According to the South China Morning Post, the Hong Kong Consumer Council stated that they had found potentially carcinogenic PAHs after testing 30 samples of dried meat snacks.
Among the brands tested, Bee Cheng Hiang’s barbequed beef bak kwa had the highest amount of four PAHs at 18.2mcg/kg, surpassing the European Union (EU)’s limit of 12mcg/kg.
SFA and Bee Cheng Hiang Reassures That Bak Kwa Is Safe to Consume
Before you start looking for another snack to feast on for the next Chinese New Year, the SFA has already conducted an assessment and discovered that the reported PAH levels do not pose any food safety concerns.
This is because bak kwa is usually consumed occasionally and not regularly in large quantities.

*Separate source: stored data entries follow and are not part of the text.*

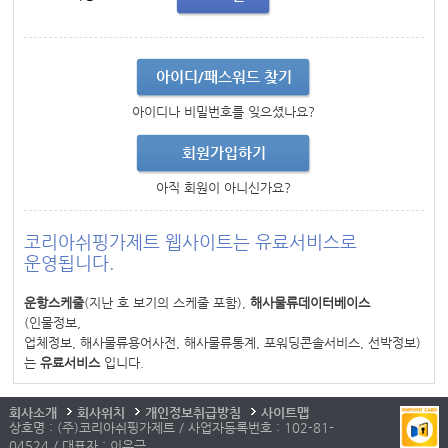
아이디/패스워드 찾기
아이디나 비밀번호를 잊으셨나요?
회원가입하기
아직 회원이 아니신가요?
코리아쉬핑가제트 웹사이트는 유료서비스로
운영됩니다.
운항스케줄
(지난 호 보기의 스케줄 포함),
해사물류데이터베이스
(인물정보,
업체정보, 해사물류용어사전, 해사물류통계, 포워딩콘솔서비스, 선박정보)
는
유료서비스
입니다.
회사소개
회사위치
개인정보취급방침
사이트맵
상호명 : (주)코리아쉬핑가제트 / 사업자등록번호 : 102-81-
04524 / 대표자 : 이우근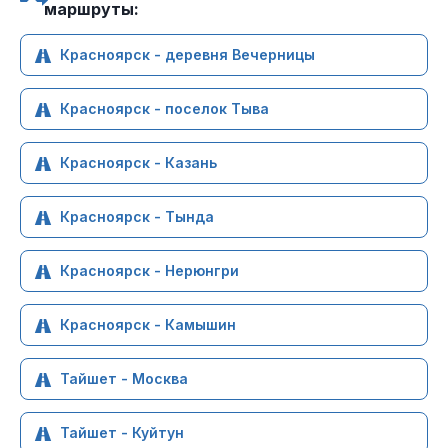
маршруты:
Красноярск - деревня Вечерницы
Красноярск - поселок Тыва
Красноярск - Казань
Красноярск - Тында
Красноярск - Нерюнгри
Красноярск - Камышин
Тайшет - Москва
Тайшет - Куйтун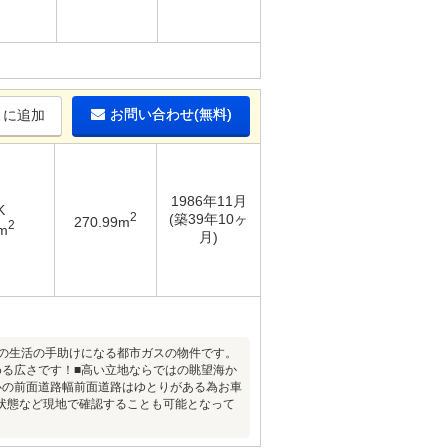
お問い合わせ(無料)
りに追加
1986年11月
K
2
(築39年10ヶ
270.99m
2
m
月)
々の生活の手助けになる都市ガスの物件です。
める広さです！■高い立地ならではの眺望海か
心の前面道路幅前面道路はゆとりがある為お車
状態など現地で確認することも可能となって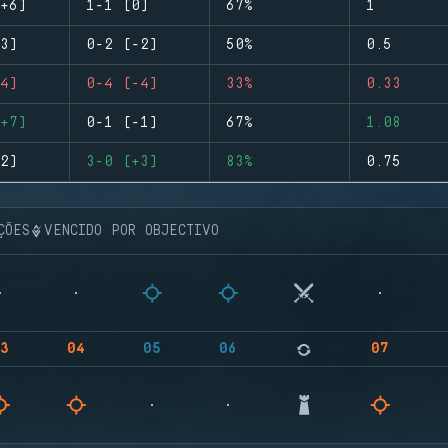
+6)
1-1 (0)
67%
1
3)
0-2 (-2)
50%
0.5
4)
0-4 (-4)
33%
0.33
+7)
0-1 (-1)
67%
1.08
2)
3-0 (+3)
83%
0.75
ÇÕES
VENCIDO POR OBJECTIVO
3
04
05
06
07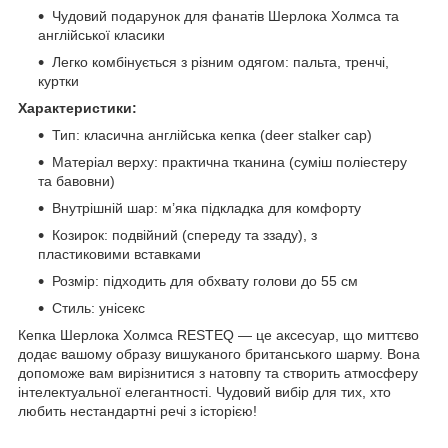
Чудовий подарунок для фанатів Шерлока Холмса та
англійської класики
Легко комбінується з різним одягом: пальта, тренчі,
куртки
Характеристики:
Тип: класична англійська кепка (deer stalker cap)
Матеріал верху: практична тканина (суміш поліестеру
та бавовни)
Внутрішній шар: м’яка підкладка для комфорту
Козирок: подвійний (спереду та ззаду), з
пластиковими вставками
Розмір: підходить для обхвату голови до 55 см
Стиль: унісекс
Кепка Шерлока Холмса RESTEQ — це аксесуар, що миттєво
додає вашому образу вишуканого британського шарму. Вона
допоможе вам вирізнитися з натовпу та створить атмосферу
інтелектуальної елегантності. Чудовий вибір для тих, хто
любить нестандартні речі з історією!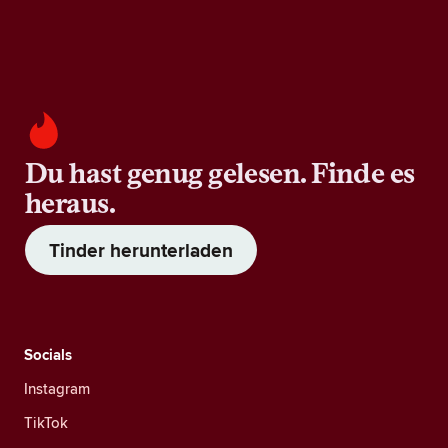
Du hast genug gelesen. Finde es
heraus.
Tinder herunterladen
Socials
Instagram
TikTok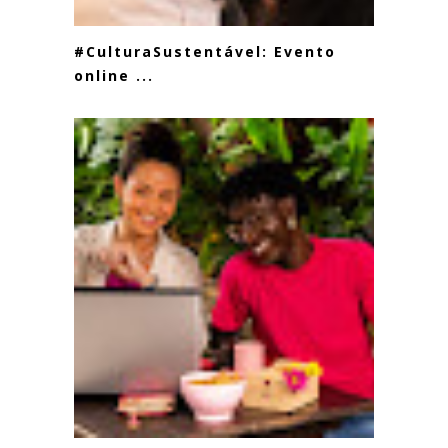
#CulturaSustentável: Evento
online ...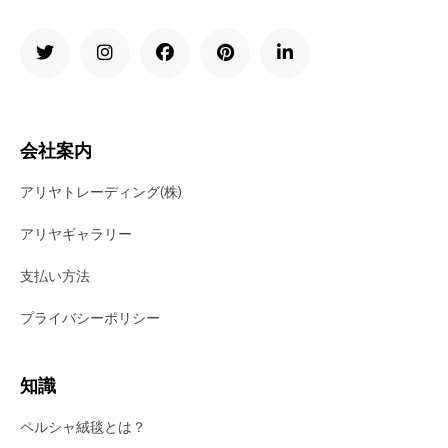
会社案内
アリヤトレーディング(株)
アリヤギャラリー
支払い方法
プライバシーポリシー
知識
ペルシャ絨毯とは？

They also shared that PAHs are formed when meat is grilled and pan-fried on high heat over an open flame.
When the fat and juices from the meat drip onto the heated surface or the open fire, flame and smoke are produced, and PAHs are found in the smoke, which then rests on the surface of the meat.
In an interview with The Straits Times, a representative from Bee Cheng Hiang said that their Hong Kong team is handling the situation and verified that their Hong Kong products comply with the Hong Kong Centre for Food Safety (CFS).
They also reassured that their bak kwa in Singapore is safe to eat, and the company adheres to SFA’s food safety requirements.